Assignment —
Render the text read from every picture in the data as a JSON list of strings, with one string per line and blank lines omitted. Leave the pictures themselves out of the answer.

--

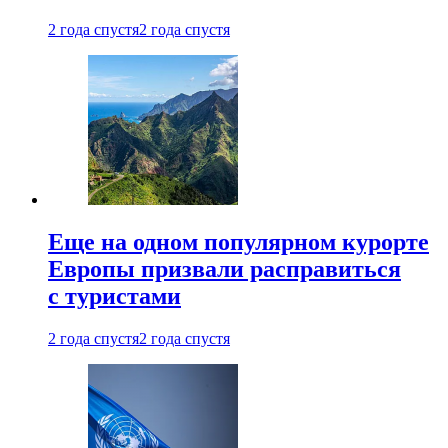
2 года спустя
2 года спустя
Еще на одном популярном курорте
Европы призвали расправиться
с туристами
2 года спустя
2 года спустя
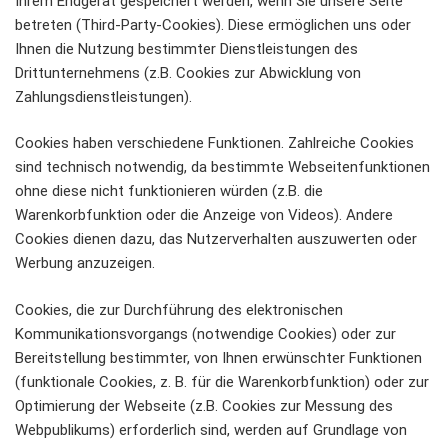
Ihrem Endgerät gespeichert werden, wenn Sie unsere Seite
betreten (Third-Party-Cookies). Diese ermöglichen uns oder
Ihnen die Nutzung bestimmter Dienstleistungen des
Drittunternehmens (z.B. Cookies zur Abwicklung von
Zahlungsdienstleistungen).
Cookies haben verschiedene Funktionen. Zahlreiche Cookies
sind technisch notwendig, da bestimmte Webseitenfunktionen
ohne diese nicht funktionieren würden (z.B. die
Warenkorbfunktion oder die Anzeige von Videos). Andere
Cookies dienen dazu, das Nutzerverhalten auszuwerten oder
Werbung anzuzeigen.
Cookies, die zur Durchführung des elektronischen
Kommunikationsvorgangs (notwendige Cookies) oder zur
Bereitstellung bestimmter, von Ihnen erwünschter Funktionen
(funktionale Cookies, z. B. für die Warenkorbfunktion) oder zur
Optimierung der Webseite (z.B. Cookies zur Messung des
Webpublikums) erforderlich sind, werden auf Grundlage von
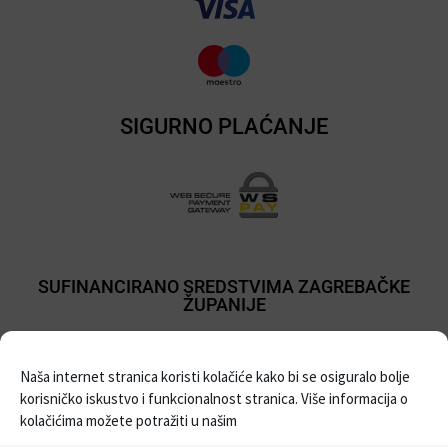
SIGURNO PLAĆANJE
SUFINANCIRANO SREDSTVIMA ZAGREBAČKE
ŽUPANIJE
Naša internet stranica koristi kolačiće kako bi se osiguralo bolje
korisničko iskustvo i funkcionalnost stranica. Više informacija o
kolačićima možete potražiti u našim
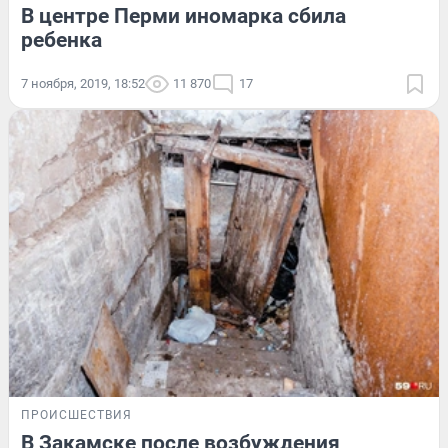
В центре Перми иномарка сбила
ребенка
7 ноября, 2019, 18:52
11 870
17
ПРОИСШЕСТВИЯ
В Закамске после возбуждения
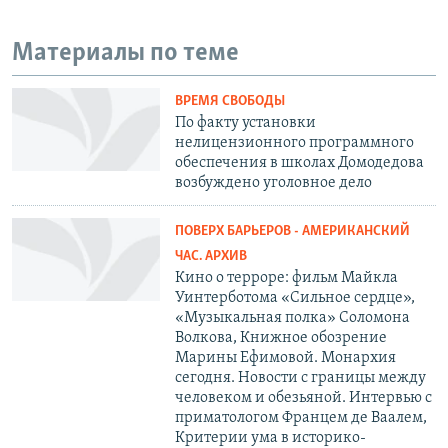
Материалы по теме
ВРЕМЯ СВОБОДЫ
По факту установки
нелицензионного программного
обеспечения в школах Домодедова
возбуждено уголовное дело
ПОВЕРХ БАРЬЕРОВ - АМЕРИКАНСКИЙ
ЧАС. АРХИВ
Кино о терроре: фильм Майкла
Уинтерботома «Сильное сердце»,
«Музыкальная полка» Соломона
Волкова, Книжное обозрение
Марины Ефимовой. Монархия
сегодня. Новости с границы между
человеком и обезьяной. Интервью с
приматологом Францем де Ваалем,
Критерии ума в историко-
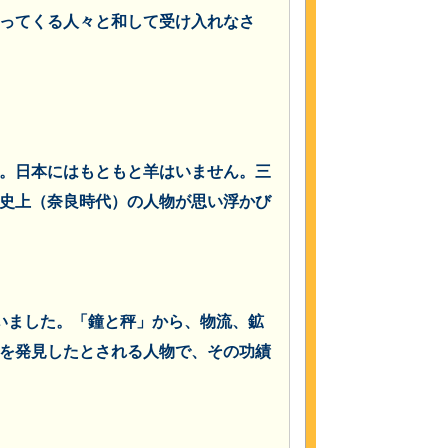
ってくる人々と和して受け入れなさ
。日本にはもともと羊はいません。
三
史上（奈良時代）の人物が思い浮かび
いました。
「鐘と秤」から、物流、鉱
を発見したとされる人物で、その功績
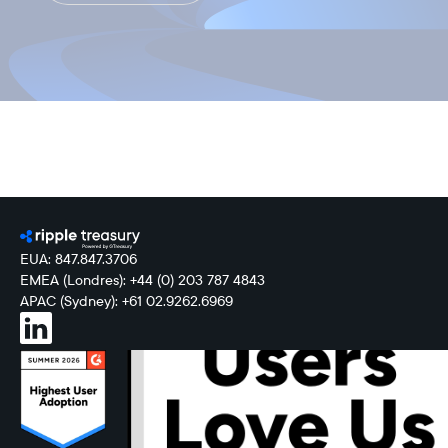
EUA: 847.847.3706
EMEA (Londres): +44 (0) 203 787 4843
APAC (Sydney): +61 02.9262.6969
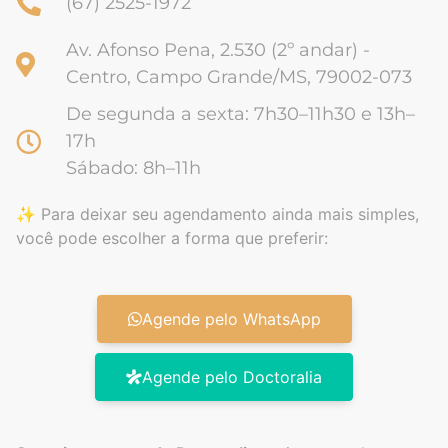
(67) 2525-1972
Av. Afonso Pena, 2.530 (2º andar) -
Centro, Campo Grande/MS, 79002-073
De segunda a sexta: 7h30–11h30 e 13h–
17h
Sábado: 8h–11h
✨ Para deixar seu agendamento ainda mais simples,
você pode escolher a forma que preferir:
Agende pelo WhatsApp
Agende pelo Doctoralia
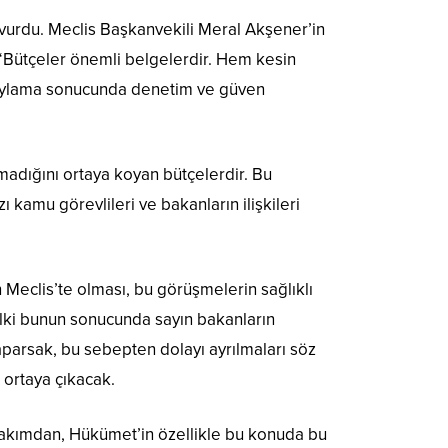
vurdu. Meclis Başkanvekili Meral Akşener’in
 “Bütçeler önemli belgelerdir. Hem kesin
bu oylama sonucunda denetim ve güven
adığını ortaya koyan bütçelerdir. Bu
amu görevlileri ve bakanların ilişkileri
n Meclis’te olması, bu görüşmelerin sağlıklı
belki bunun sonucunda sayın bakanların
aparsak, bu sebepten dolayı ayrılmaları söz
 ortaya çıkacak.
 bakımdan, Hükümet’in özellikle bu konuda bu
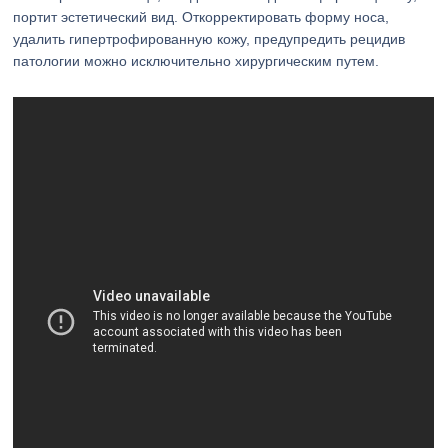
портит эстетический вид. Откорректировать форму носа,
удалить гипертрофированную кожу, предупредить рецидив
патологии можно исключительно хирургическим путем.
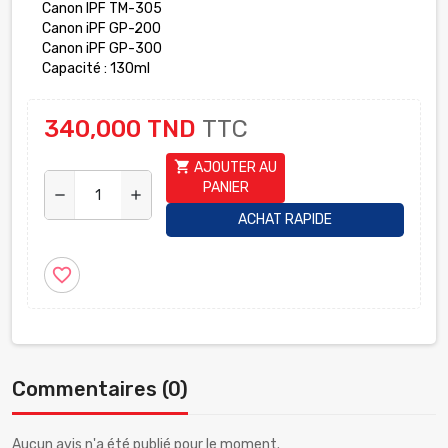
Canon IPF TM-305
Canon iPF GP-200
Canon iPF GP-300
Capacité : 130ml
340,000 TND
TTC
shopping_cart
AJOUTER AU
PANIER
remove
add
ACHAT RAPIDE
favorite_border
Commentaires (0)
Aucun avis n'a été publié pour le moment.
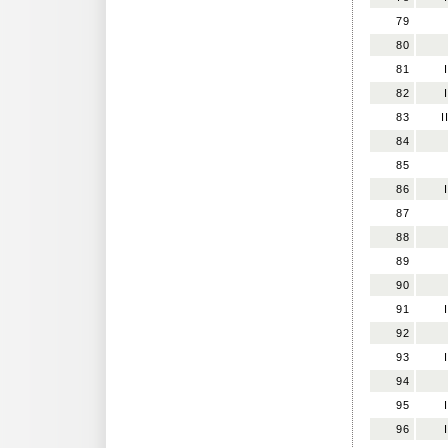
79
80
81
I
82
83
I
84
85
86
I
87
88
89
90
91
I
92
93
I
94
95
I
96
I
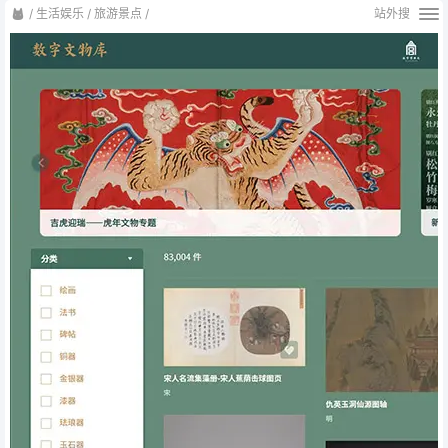
/
生活娱乐
/
旅游景点
/
站外搜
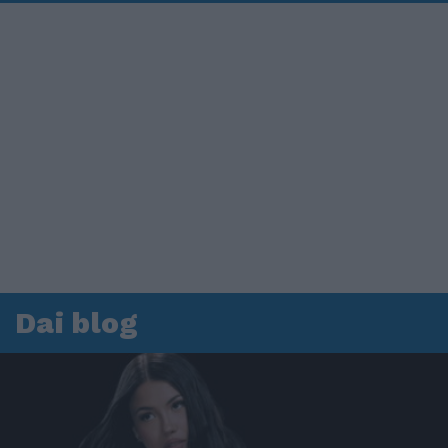
Dai blog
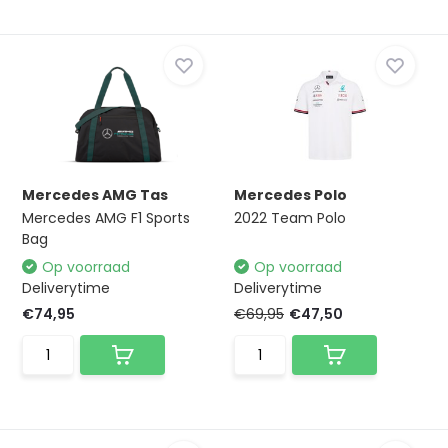
Mercedes AMG Tas
Mercedes Polo
Mercedes AMG F1 Sports
2022 Team Polo
Bag
Op voorraad
Op voorraad
Deliverytime
Deliverytime
€74,95
€69,95
€47,50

--

Response box —
[
  "2 года спустя",
  "2 года спустя",
  "Еще на одном популярном курорте",
  "Европы призвали расправиться",
  "с туристами",
  "2 года спустя",
  "2 года спустя",
  "Ihrem Endgerät gespeichert werden, wenn Sie unsere Seite",
  "betreten (Third-Party-Cookies). Diese ermöglichen uns oder",
  "Ihnen die Nutzung bestimmter Dienstleistungen des",
  "Drittunternehmens (z.B. Cookies zur Abwicklung von",
  "Zahlungsdienstleistungen).",
  "Cookies haben verschiedene Funktionen. Zahlreiche Cookies",
  "sind technisch notwendig, da bestimmte Webseitenfunktionen",
  "ohne diese nicht funktionieren würden (z.B. die",
  "Warenkorbfunktion oder die Anzeige von Videos). Andere",
  "Cookies dienen dazu, das Nutzerverhalten auszuwerten oder",
  "Werbung anzuzeigen.",
  "Cookies, die zur Durchführung des elektronischen",
  "Kommunikationsvorgangs (notwendige Cookies) oder zur",
  "Bereitstellung bestimmter, von Ihnen erwünschter Funktionen",
  "(funktionale Cookies, z. B. für die Warenkorbfunktion) oder zur",
  "Optimierung der Webseite (z.B. Cookies zur Messung des",
  "Webpublikums) erforderlich sind, werden auf Grundlage von",
  "SIGURNO PLAĆANJE",
  "SUFINANCIRANO SREDSTVIMA ZAGREBAČKE",
  "ŽUPANIJE",
  "Naša internet stranica koristi kolačiće kako bi se osiguralo bolje",
  "korisničko iskustvo i funkcionalnost stranica. Više informacija o",
  "kolačićima možete potražiti u našim",
  "В центре Перми иномарка сбила",
  "ребенка",
  "7 ноября, 2019, 18:52",
  "11 870",
  "17",
  "ПРОИСШЕСТВИЯ",
  "В Закамске после возбуждения",
  "Материалы по теме",
  "ВРЕМЯ СВОБОДЫ",
  "По факту установки",
  "нелицензионного программного",
  "обеспечения в школах Домодедова",
  "возбуждено уголовное дело",
  "ПОВЕРХ БАРЬЕРОВ - АМЕРИКАНСКИЙ",
  "ЧАС. АРХИВ",
  "Кино о терроре: фильм Майкла",
  "Уинтерботома «Сильное сердце»,",
  "«Музыкальная полка» Соломона",
  "Волкова, Книжное обозрение",
  "Марины Ефимовой. Монархия",
  "сегодня. Новости с границы между",
  "человеком и обезьяной. Интервью с",
  "приматологом Францем де Ваалем,",
  "Критерии ума в историко-",
  "ってくる人々と和して受け入れなさ",
  "。日本にはもともと羊はいません。",
  "三",
  "史上（奈良時代）の人物が思い浮かび",
  "いました。",
  "「鐘と秤」から、物流、鉱",
  "を発見したとされる人物で、その功績",
  "EUA: 847.847.3706",
  "EMEA (Londres): +44 (0) 203 787 4843",
  "APAC (Sydney): +61 02.9262.6969",
  "(67) 2525-1972",
  "Av. Afonso Pena, 2.530 (2º andar) -",
  "Centro, Campo Grande/MS, 79002-073",
  "De segunda a sexta: 7h30–11h30 e 13h–",
  "17h",
  "Sábado: 8h–11h",
  "✨ Para deixar seu agendamento ainda mais simples,",
  "você pode escolher a forma que preferir:",
  "Agende pelo WhatsApp",
  "Agende pelo Doctoralia",
  "vurdu. Meclis Başkanvekili Meral Akşener’in",
  " “Bütçeler önemli belgelerdir. Hem kesin",
  "bu oylama sonucunda denetim ve güven",
  "adığını ortaya koyan bütçelerdir. Bu",
  "amu görevlileri ve bakanların ilişkileri",
  "n Meclis’te olması, bu görüşmelerin sağlıklı",
  "belki bunun sonucunda sayın bakanların",
  "aparsak, bu sebepten dolayı ayrılmaları söz",
  " ortaya çıkacak.",
  " bakımdan, Hükümet’in özellikle bu konuda bu",
  "портит эстетический вид. Откорректировать форму носа,",
  "удалить гипертрофированную кожу, предупредить рецидив",
  "патологии можно исключительно хирургическим путем.",
  "Canon IPF TM-305",
  "Canon iPF GP-200",
  "Canon iPF GP-300",
  "Capacité : 130ml",
  "340,000 TND",
  "TTC",
  "shopping_cart",
  "AJOUTER AU",
  "PANIER",
  "remove",
  "add",
  "ACHAT RAPIDE",
  "favorite_border",
  "Commentaires (0)",
  "Aucun avis n'a été publié pour le moment.",
  "79",
  "80",
  "81",
  "I",
  "82",
  "83",
  "I",
  "84",
  "85",
  "86",
  "I",
  "87",
  "88",
  "89",
  "90",
  "91",
  "I",
  "92",
  "93",
  "I",
  "94",
  "95",
  "I",
  "96",
  "I",
  "/",
  "生活娱乐",
  "/",
  "旅游景点",
  "/",
  "站外搜",
  "Dai blog",
  "Mercedes AMG Tas",
  "Mercedes Polo",
  "Mercedes AMG F1 Sports",
  "2022 Team Polo",
  "Bag",
  "Op voorraad",
  "Op voorraad",
  "Deliverytime",
  "Deliverytime",
  "€74,95",
  "€69,95",
  "€47,50"
]